Ruler of Bundi from 1927–1945

Sir Ishwari Singh GCIE (8 March 1893 – 23 April 1945) was the 27th ruler of the princely state of Bundi from 1927 until his death in 1945.

== Early life, education, and family ==
Singh was born on 8 March 1893 to Raghuraj Singh and his wife Suraj Kanwar. His father was a son of Ram Singh of Bundi. His mother was a daughter of Zorawar Singh of Raoti and a granddaughter of Takht Singh II of Jodhpur. He was educated privately. He married two daughters of Lal Radha Keshwar Prasad Singh, the Thakur of Durjanpur, in Baghelkhand. Since he had no issue of his own, he adopted Bahadur Singh and Kesri Singh, the sons of Dhanurdhar Singh of Kapren.

== Reign ==
Upon the death of his uncle Raghubir Singh on 26 July 1927, the throne of Bundi became vacant. He ascended the vacant throne as the Maharao Raja on 8 August 1927. By doing which, he also became the head of the Hada clan of the Chauhan family of Rajputs. He was invested with full administrative powers on 26 September 1927. During his reign, many fine buildings and roads were built in the state.

==Death==
He died on 23 April 1945 and was succeeded by Bahadur Singh to his rank, title, and dignity.
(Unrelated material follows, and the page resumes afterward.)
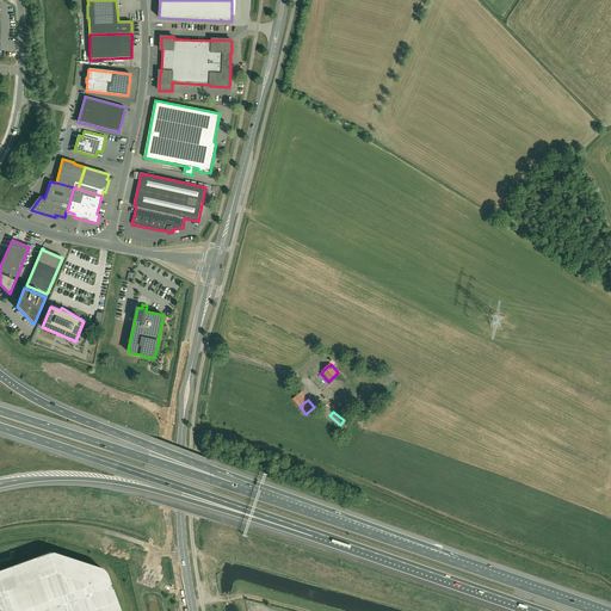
[(0,610),(121,610),(109,576),(107,574),(105,571),(102,568),(99,567),(76,560),(55,553),(51,553),(48,553),(0,569),(0,610)]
== Titles, styles and honours ==

=== Titles and styles ===
Upon his accession to the throne, he was titled His Highness Hadendra Shiromani Deo Sar Buland Rai Maharajadhiraj Maharao Raja Ishwari Singh Bahadur, the Maharao Raja of Bundi.

=== Honours ===
He was appointed a Knight Grand Commander of the Order of the Indian Empire by George VI on 11 May 1937 to mark his coronation. Being the ruler of Bundi, he ranked fourth in the order of precedence amongst the rulers of Rajputana and was entitled to a salute of 17 guns.